Later, when the observations had been collated and examined, it would be determined that Zanzibar had shown the effects of extreme relativistic length contraction: that the potato-shaped fragment of the original holoship had been reduced to a circular pancake, massively compressed by frame contraction. Instead of a solid thing, it appeared to have become a disc, a stamped-out impression of itself.

The survivors of the original contraction had reported no experience of subjective time as they travelled between Crucible and Gliese 163. This could only mean that they were experiencing time-dilation factors of at least several billion. Such an inference had sounded doubtful before, but the new measurement of the frame contraction made it look much more probable.

The same thing had happened again. Hard as it was to credit, that paper-thin disc contained the entirety of Zanzibar. Its chambers, its cities, the Risen, the skipover vaults — all were still present, pressed against each other, ready to be unpacked like a folded-up doll’s house. Within that subjective realm, nothing would have felt out of the ordinary.

The original survivors had reported no elapsed time, but their first journey had been relatively short. Seventy light-years, after all, was a scratch against the galaxy.

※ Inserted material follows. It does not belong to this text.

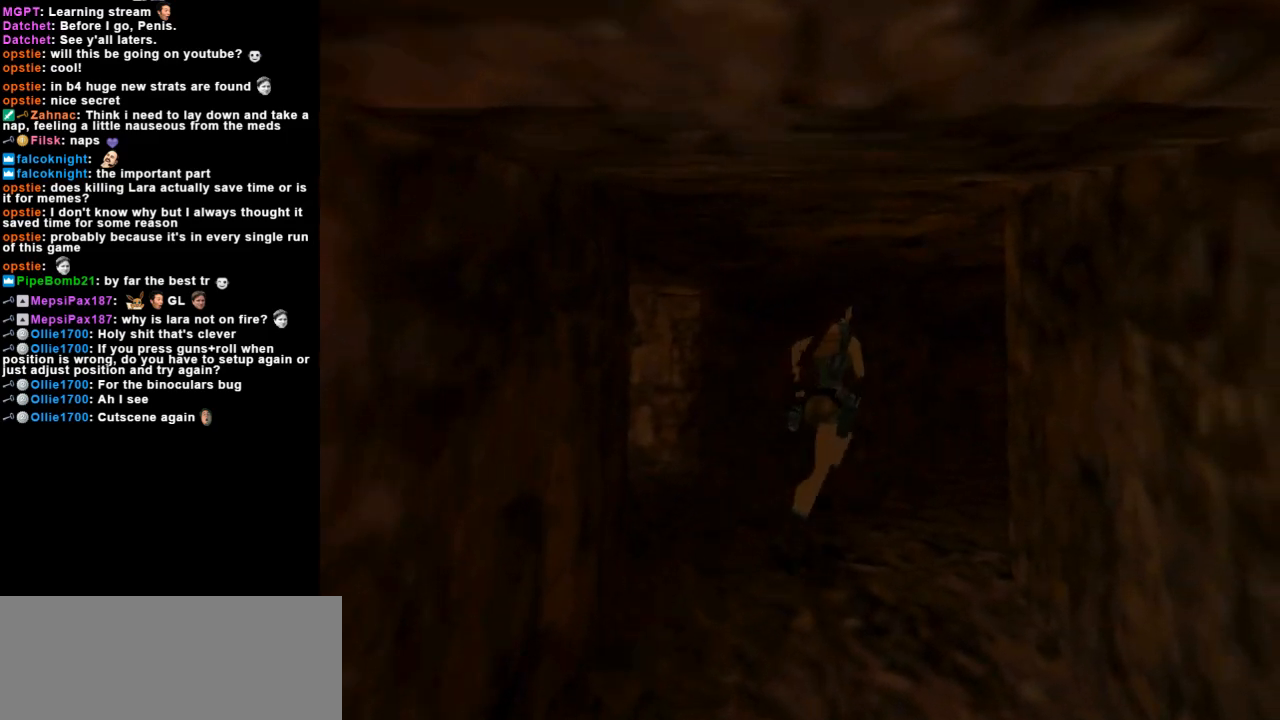
{"keys": ["dash", "right", "up"], "events": [[133, "right", "down"]]}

Who knew where Zanzibar was headed now?

No one.

Least of all Eunice Akinya.

CHAPTER FORTY-THREE

Mandala was quieting, cycling through an ever-slowing sequence of changes. The mirrors had withdrawn, their purpose served. Aboard Mposi, Eunice surrendered herself to the consequences of her actions. She had done something that would be hard to explain, but the right course had presented itself to her with the supreme and ecstatic clarity of a temporal-lobe vision. She knew, given the choice, that she would do it again in an instant.

‘It was the only way.’

They had bound her to a chair using its acceleration straps. She had made no effort to resist, offering herself up as compliantly as a puppet. Whatever they decided to do with her, she would accept.

‘Explain,’ Vasin said.

‘Kanu couldn’t turn around if there was a chance of the Friends being harmed. To begin with, I hoped Dakota wouldn’t go so far as to start killing them. Once she did, though, I saw no option but to initiate the translation.’

‘You worked very quickly,’ Karayan said.

‘I’d already prepared the groundwork. I’ve been thinking about the possibilities for a long time — almost as long as I was on Orison. It was always clear to me that a second Mandala event would shake things up a bit if the need ever arose. Of course, I didn’t have all the pieces until I saw Ndege’s work. And even then I didn’t have the means to make it happen. Not until we found the mirrors.’

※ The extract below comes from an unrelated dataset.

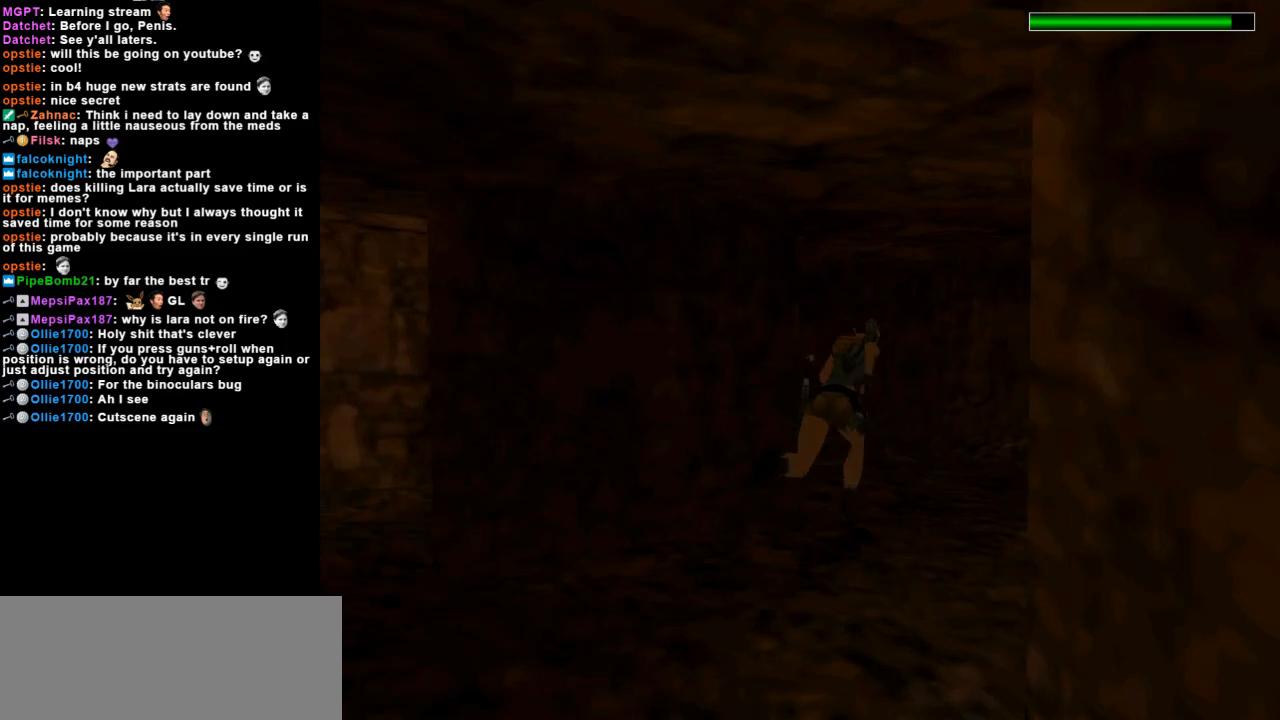
{"keys": ["dash", "right", "up"], "events": []}
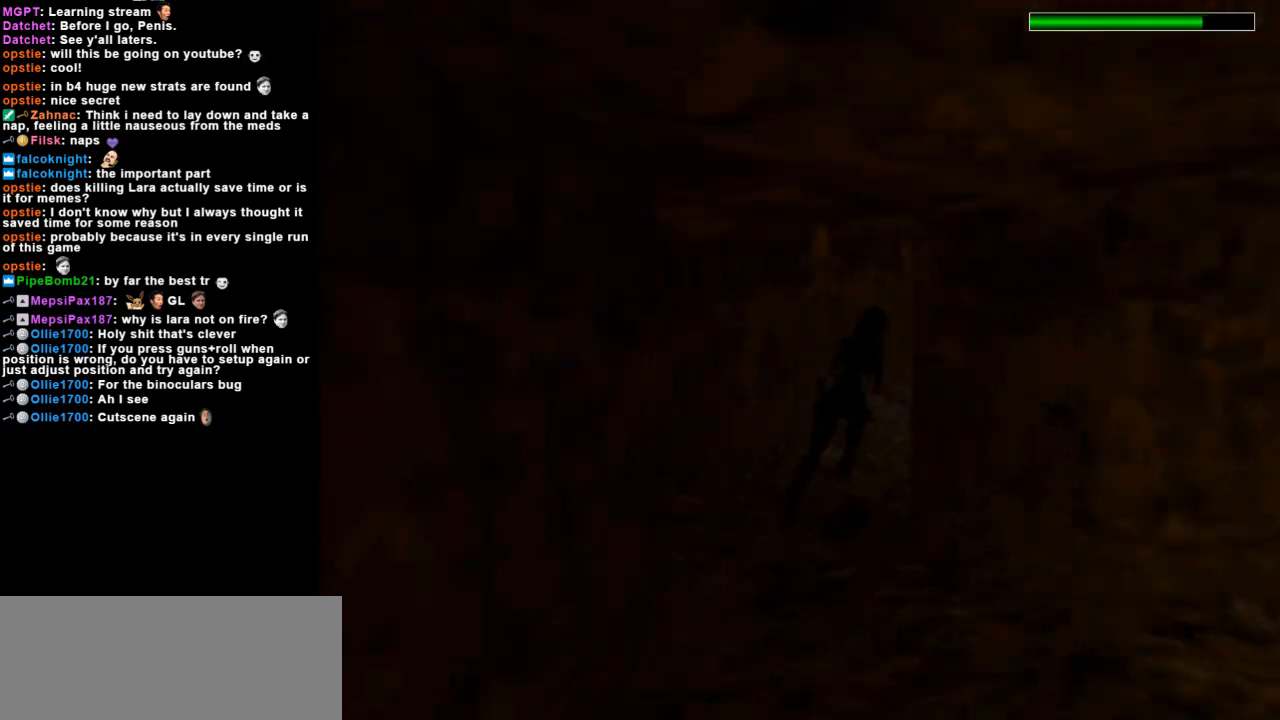
{"keys": ["dash", "right", "up"], "events": []}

‘But you had this plan at the back of your mind the whole time?’ Vasin said.

‘I’m all for spur-of-the-moment decisions, but sometimes you have to play the long game.’

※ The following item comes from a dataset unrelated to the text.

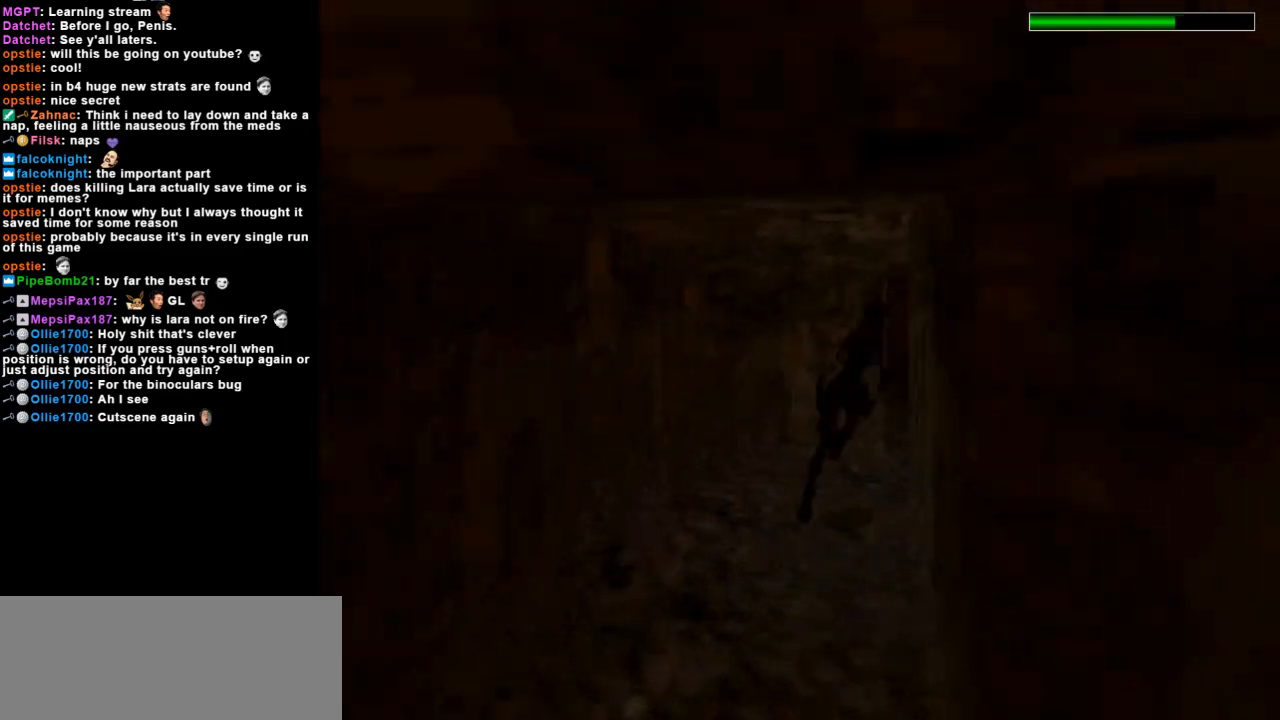
{"keys": ["dash", "up"], "events": [[300, "right", "up"]]}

‘Half the crew want to kill you,’ Goma said.

‘I don’t blame them.’

‘If I were you, I’d start presenting a few arguments in your defence. It looks as if you just committed mass murder.’

‘She did,’ Ru said.

‘I didn’t kill anyone. Zanzibar survived one translation; it will make it through another. The chances are better this time: there’s no debris left behind so the effect was cleaner, nothing outside the edges of the field. I think they will do perfectly well — thrive, most likely.’

‘You don’t even know where they’ve gone!’ Vasin said.

‘Where they’re going. It’s true — I don’t know. I didn’t have time to finesse anything to that degree. I couldn’t even be sure it would work! But the Mandala won’t have just sent them in a random direction. We’ll work it out — backtrack to the moment of the event, identify the candidate stars in the general angle of view. Then we’ll know.’